Idle-suspend a little too intrusive to user experience?
gnu at toad.com
Tue May 11 20:59:03 EDT 2010
> > just fix the kernel so the suspend
> > ends when the next process wants to run.
> Have a look at powertop -- you'll never suspend, there are several
> hundred wakeups per second.
Did we give up on fixing these?
(I don't have an XO-1.5 so I can't see its powertop results.)
> If you want to do better than super-idling the way that recent kernels
> do, you have to get into the "suspend transparently and aggressively"
> game, like modern mobile phones do.
I don't think I want my computers to become as stupid as my phones.
Programs don't have to busy-wait. We defined kernel interfaces for
programs to wait for things to happen, decades ago. We've evolved
them as needed. When a clueless program maxes out the CPU by
busy-waiting, historically it gets patched or fixed so that it does a
kernel call that makes it sleep when there's nothing to do -- and lets
the kernel know what event should wake it up.
As far as I can tell, that paradigm has not failed us. We just need
to move from fixing the programs that burn 100% of the CPU when idle,
to fixing the programs that wake up dozens of times a second when
idle. Replacing that with a new model of "transparent and aggressive"
suspends (that are not transparent to user programs) is a problem, not
I detected a wakeup bug in the Python interpreter three years ago.
After some nudging, Guido made a Python interpreter patch, letting
signals be transmitted via a file descriptor, preventing it from doing
10 useless wakeups/sec in case a signal might have arrived. Then the
libraries needed to be patched to use the new interface. The whole
integrated fix is *still* not in production, as far as I can tell:
Sugar apps' pygtk main loop polls 10 times a second, always
Patch for signal.set_wakeup_fd
python-2.5.2-set_wakeup_fd4.patch is not what went upstream
Calling gobject.threads_init() causes a lot of wakeups (PyGObject)
Calling gobject.threads_init() causes a lot of wakeups (PyGTK)
Perhaps these fixes have made it into F12? Are all our multitasked
Python programs waking up 10x/sec now, or not? If they are still
waking up 10x per second, let's fix this bug. (If it's fixed, let's
close those tickets.) Let's not introduce some new API so the kernel
can tell the difference between when they really *mean* to wake up,
versus when they are just waking up because they don't know any
> It is a pain -- some cases can be handled transparently, others need a
> bit of work in making the apps suspend-aware. But the payoff is huge.

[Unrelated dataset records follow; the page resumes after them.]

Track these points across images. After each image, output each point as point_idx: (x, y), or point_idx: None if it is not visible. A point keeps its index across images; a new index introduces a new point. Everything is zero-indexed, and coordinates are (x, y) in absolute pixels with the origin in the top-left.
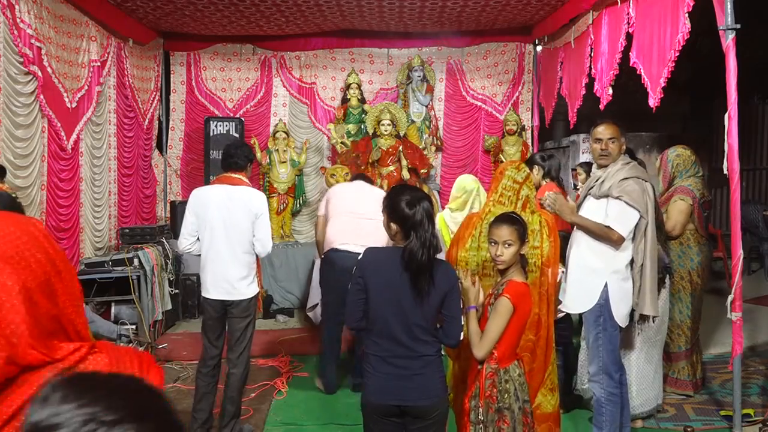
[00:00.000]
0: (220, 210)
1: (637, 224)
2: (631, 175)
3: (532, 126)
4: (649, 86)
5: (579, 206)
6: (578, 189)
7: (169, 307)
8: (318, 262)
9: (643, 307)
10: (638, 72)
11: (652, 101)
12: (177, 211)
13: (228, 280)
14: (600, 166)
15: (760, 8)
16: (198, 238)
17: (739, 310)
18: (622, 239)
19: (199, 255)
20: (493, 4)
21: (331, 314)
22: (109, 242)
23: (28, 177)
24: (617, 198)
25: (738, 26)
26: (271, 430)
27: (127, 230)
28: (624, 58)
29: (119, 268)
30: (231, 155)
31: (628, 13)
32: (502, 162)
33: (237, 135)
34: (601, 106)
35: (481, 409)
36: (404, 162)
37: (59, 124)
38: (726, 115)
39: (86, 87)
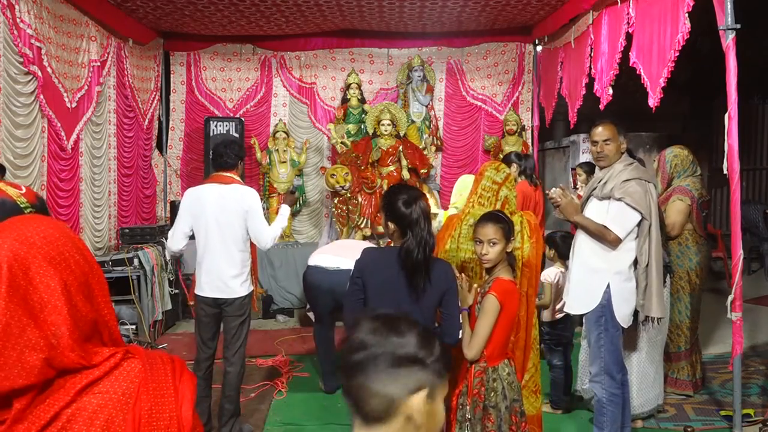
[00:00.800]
0: (213, 209)
1: (640, 225)
2: (634, 176)
3: (532, 126)
4: (648, 86)
5: (582, 207)
6: (578, 189)
7: (169, 307)
8: None
9: (650, 308)
10: (638, 72)
11: (652, 101)
12: (177, 211)
13: (221, 278)
14: (600, 168)
15: (760, 8)
16: (191, 238)
17: (739, 310)
18: (618, 240)
19: (181, 252)
20: (493, 4)
21: (319, 317)
22: (109, 242)
23: (28, 177)
24: (618, 199)
25: (738, 26)
26: (271, 430)
27: (127, 230)
28: (624, 58)
29: (119, 268)
30: (220, 154)
31: (628, 13)
32: None
33: (237, 135)
34: (601, 106)
35: (468, 408)
36: (404, 162)
37: (59, 124)
38: (726, 115)
39: (86, 87)
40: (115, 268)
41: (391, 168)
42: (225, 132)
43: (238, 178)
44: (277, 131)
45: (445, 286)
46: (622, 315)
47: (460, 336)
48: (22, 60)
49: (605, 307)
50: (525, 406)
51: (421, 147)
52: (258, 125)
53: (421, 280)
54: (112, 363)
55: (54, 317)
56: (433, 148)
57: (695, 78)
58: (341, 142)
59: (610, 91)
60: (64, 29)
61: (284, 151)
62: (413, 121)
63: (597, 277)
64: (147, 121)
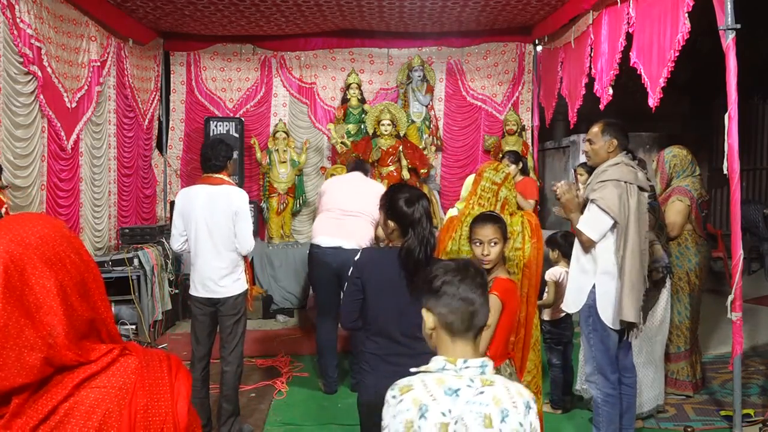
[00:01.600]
0: (202, 210)
1: (615, 229)
2: (611, 177)
3: (532, 126)
4: (648, 86)
5: (583, 208)
6: (580, 190)
7: (169, 307)
8: None
9: (624, 313)
10: (638, 72)
11: (652, 101)
12: None
13: (212, 278)
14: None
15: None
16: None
17: (739, 310)
18: (591, 242)
19: (184, 252)
20: (493, 4)
21: (323, 312)
22: (109, 242)
23: (28, 177)
24: (592, 201)
25: (738, 26)
26: (271, 430)
27: (127, 230)
28: (624, 58)
29: (119, 268)
30: (208, 158)
31: (628, 13)
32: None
33: (237, 135)
34: (601, 106)
35: None
36: (404, 162)
37: (59, 124)
38: (726, 115)
39: (86, 87)
40: (115, 268)
41: (391, 168)
42: (225, 132)
43: (228, 179)
44: (277, 131)
45: None
46: (607, 316)
47: None
48: (22, 60)
49: (592, 307)
50: None
51: (421, 147)
52: (258, 125)
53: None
54: (109, 358)
55: (49, 318)
56: (433, 148)
57: (695, 78)
58: (341, 142)
59: (610, 91)
60: (64, 29)
61: (284, 151)
62: (413, 121)
63: (585, 277)
64: (147, 121)
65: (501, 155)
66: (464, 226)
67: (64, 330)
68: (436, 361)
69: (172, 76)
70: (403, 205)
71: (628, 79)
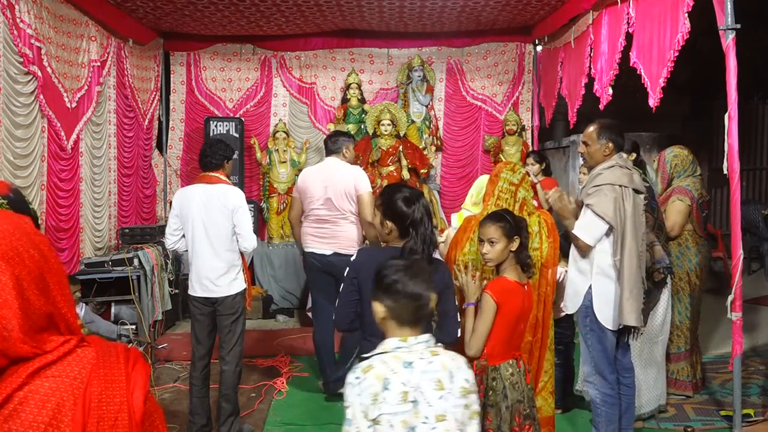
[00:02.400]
0: (199, 209)
1: (611, 233)
2: (606, 181)
3: (532, 126)
4: (648, 86)
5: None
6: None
7: (169, 307)
8: None
9: (623, 317)
10: (638, 72)
11: (652, 101)
12: None
13: (209, 277)
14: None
15: (760, 8)
16: (182, 236)
17: (739, 310)
18: (587, 246)
19: (186, 251)
20: (493, 4)
21: (319, 313)
22: (109, 242)
23: (28, 177)
24: (587, 206)
25: (738, 26)
26: (271, 430)
27: (127, 230)
28: (624, 58)
29: (119, 268)
30: (206, 155)
31: (628, 13)
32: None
33: (237, 135)
34: (601, 106)
35: None
36: (404, 162)
37: (59, 124)
38: (726, 115)
39: (86, 87)
40: (115, 268)
41: (391, 168)
42: (225, 132)
43: (225, 178)
44: (277, 131)
45: (441, 285)
46: (605, 316)
47: (458, 335)
48: (22, 60)
49: (588, 308)
50: (544, 407)
51: (421, 147)
52: (258, 125)
53: None
54: (65, 349)
55: (4, 311)
56: (433, 148)
57: (695, 78)
58: None
59: (610, 91)
60: (64, 29)
61: (284, 151)
62: (413, 121)
63: (582, 278)
64: (147, 121)
65: (527, 154)
66: None
67: (18, 323)
68: (390, 342)
69: (172, 76)
70: (402, 205)
71: (628, 79)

The huge payoff you mention is that you can brute-force "aggressive
suspend with numerous bugs" into a product and improve one release of
one product's battery life. But portable apps won't run well on your
product, because there's no real reason for your extra API. And
you'll have bugs from Day 1 to Kingdom Come, because you broke the
cleanly defined interface between the kernel and the user programs.
(This set of bugs is why we never shipped with aggressive suspend
enabled on the XO-1. Let me guess, the now-smaller XO software support
org has decided it can live with this level of bugs, so has reversed
that decision. Now "the XO-1.5 uses less power than the XO-1", but
of course the XO-1 would use less power if you turned on "agressive
and intrusive" suspends there too.)
A cleanly defined kernel interface doesn't require "making apps
suspend-aware". Aggressive suspend is just doing it clumsily
because we had no time to do it right.